» **HOW TO COMPLETE THIS TASK**: Copy all the items below word for word, leaving out the pictures.

[Figure understanding tasks]

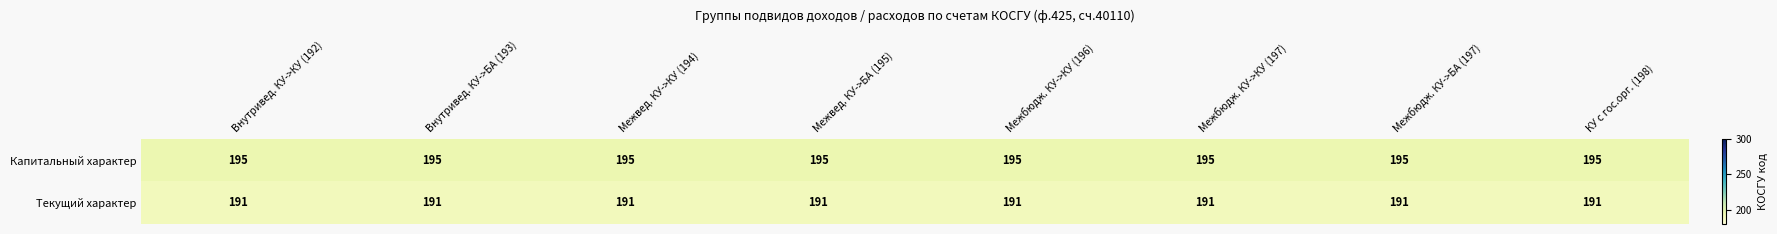

At how many categories does at least one series exceed 194?

8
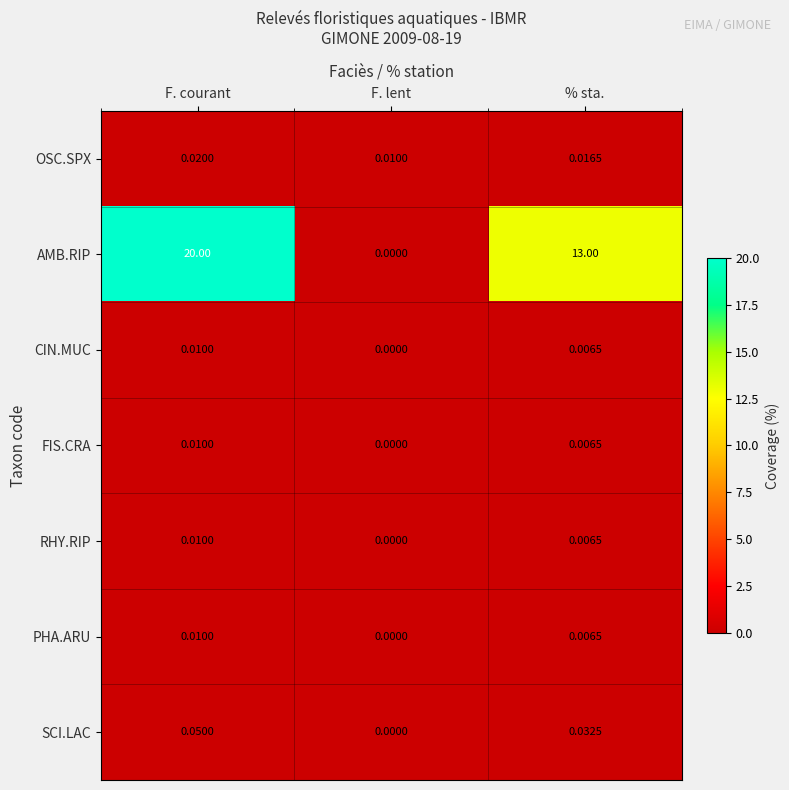

Which series has the widest spread of values?

AMB.RIP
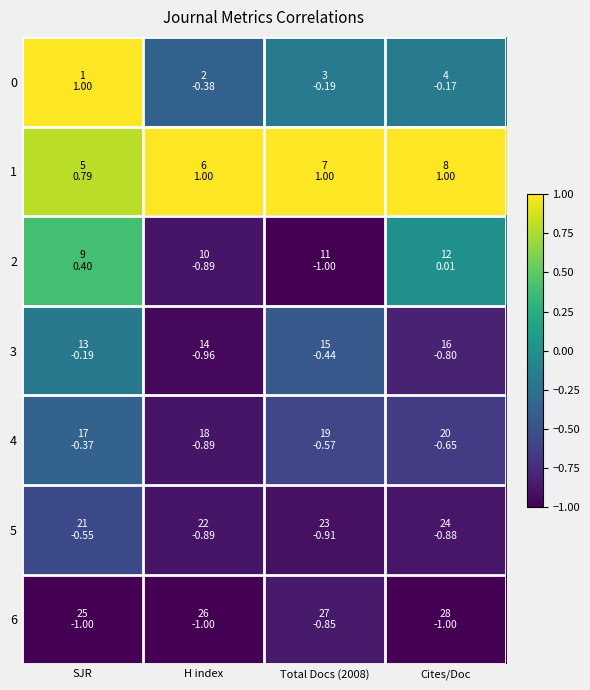

What is the total value across all series at SJR?

0.1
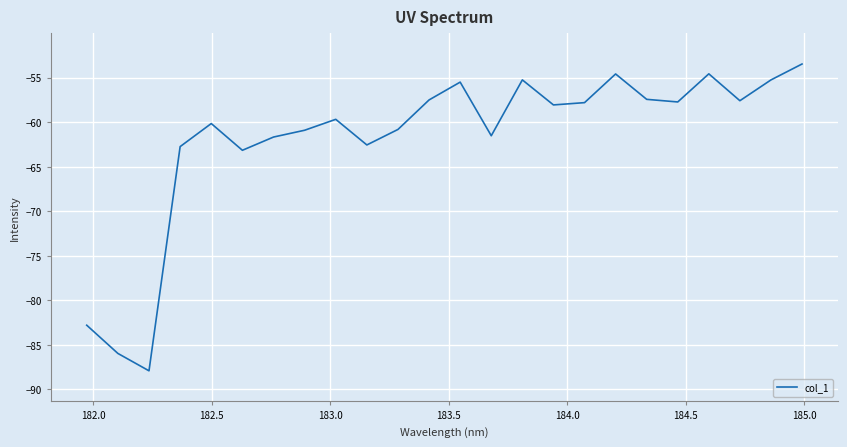

What is the difference between the maximum and minimum values?

34.4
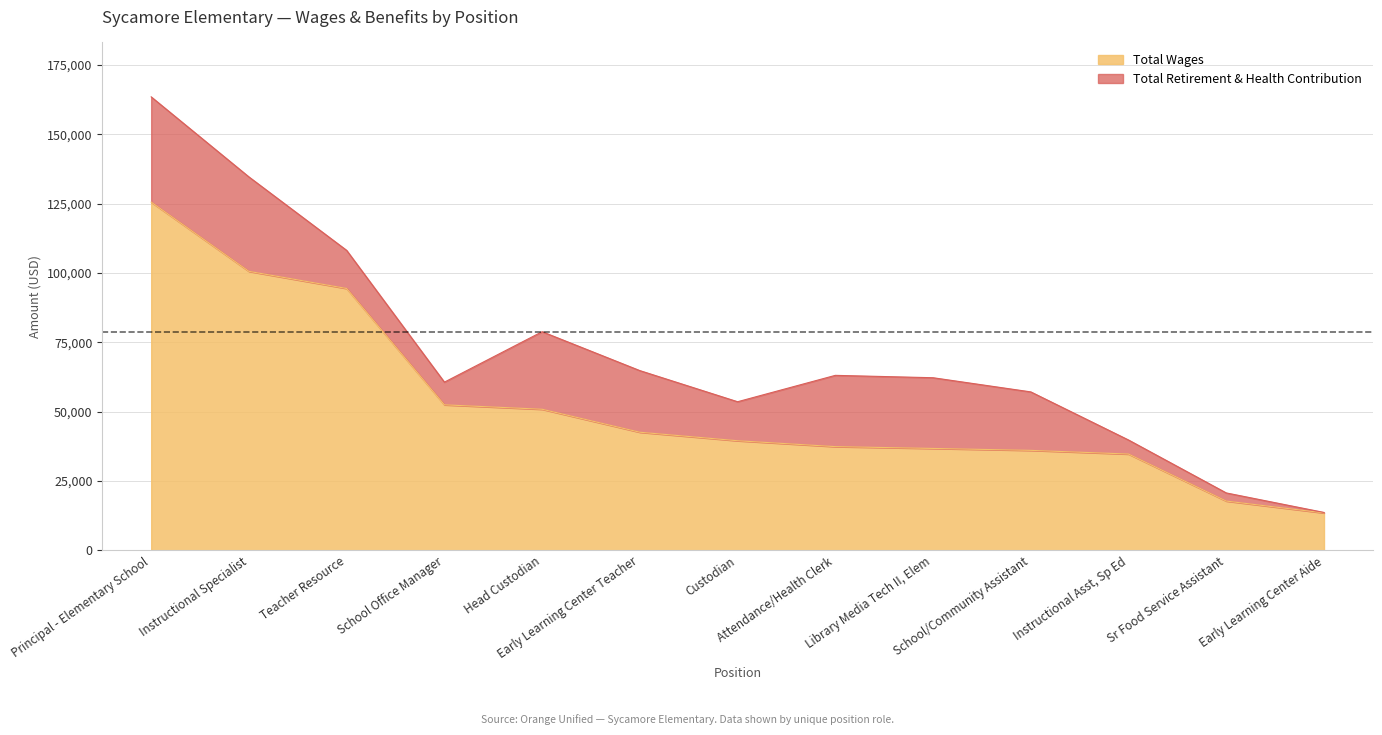

Which has a higher value, Teacher Resource or Principal - Elementary School?

Principal - Elementary School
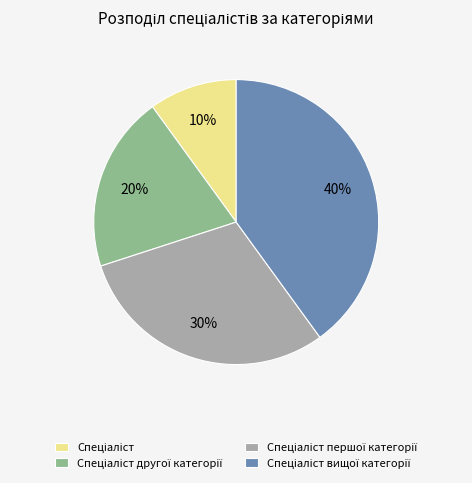

Does any single category account for the majority?

No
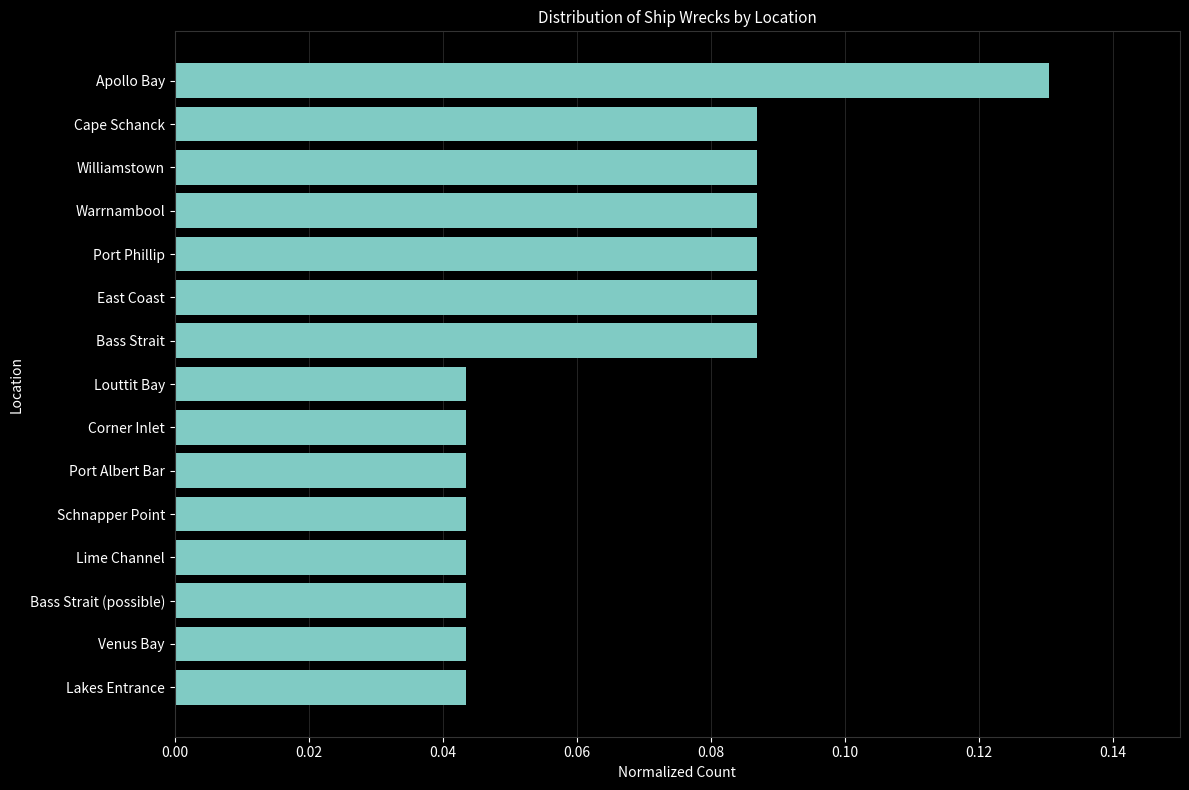

How many values are between 0 and 1?

15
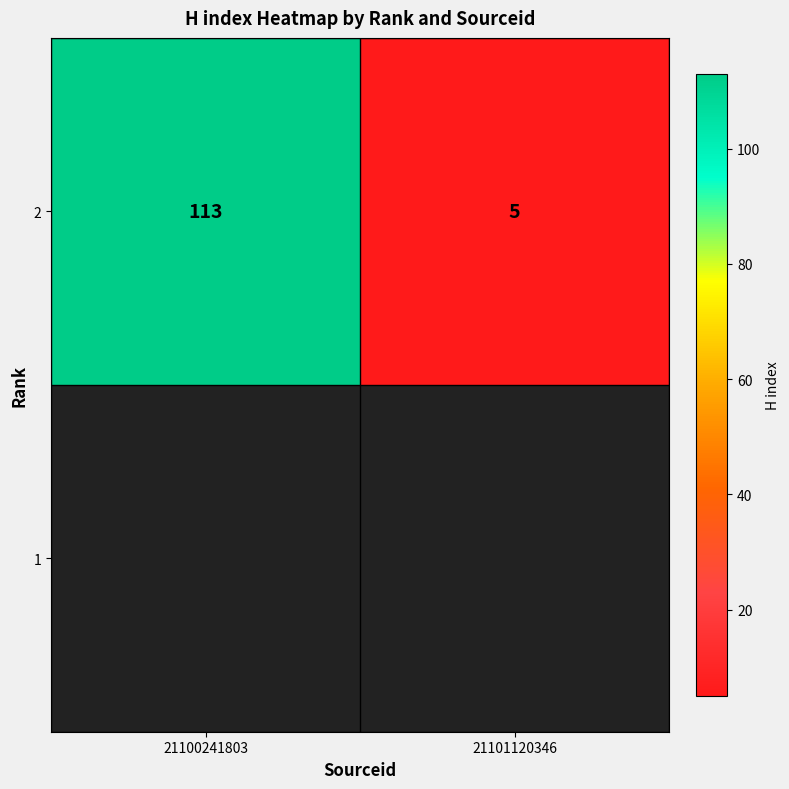

Which label corresponds to the smallest value in the chart?

21101120346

» **ANSWER TO THIS PROBLEM**:
At how many categories does at least one series exceed 194?

8

Which series has the widest spread of values?

AMB.RIP

What is the total value across all series at SJR?

0.1

What is the difference between the maximum and minimum values?

34.4

Which has a higher value, Teacher Resource or Principal - Elementary School?

Principal - Elementary School

Does any single category account for the majority?

No

How many values are between 0 and 1?

15

Which label corresponds to the smallest value in the chart?

21101120346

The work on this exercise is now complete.